▸ Action item
List every line in the material below that contains the string "Шрифты", copying each such line in full.

▸ Record extracts
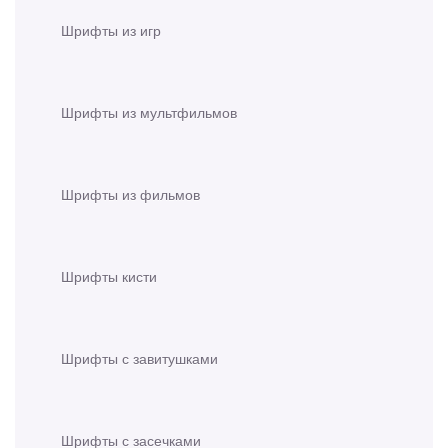
Шрифты из игр
Шрифты из мультфильмов
Шрифты из фильмов
Шрифты кисти
Шрифты с завитушками
Шрифты с засечками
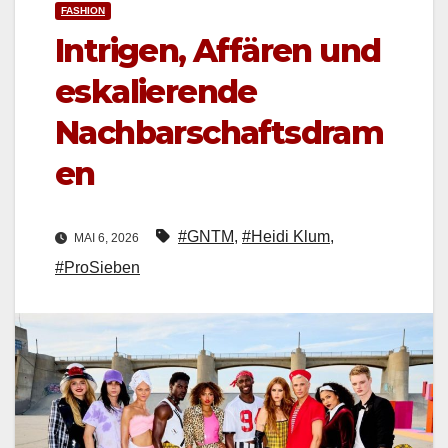
FASHION
Intrigen, Affären und
eskalierende
Nachbarschaftsdram
en
#GNTM
,
#Heidi Klum
,
MAI 6, 2026
#ProSieben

▸ Written response
Шрифты из игр
Шрифты из мультфильмов
Шрифты из фильмов
Шрифты кисти
Шрифты с завитушками
Шрифты с засечками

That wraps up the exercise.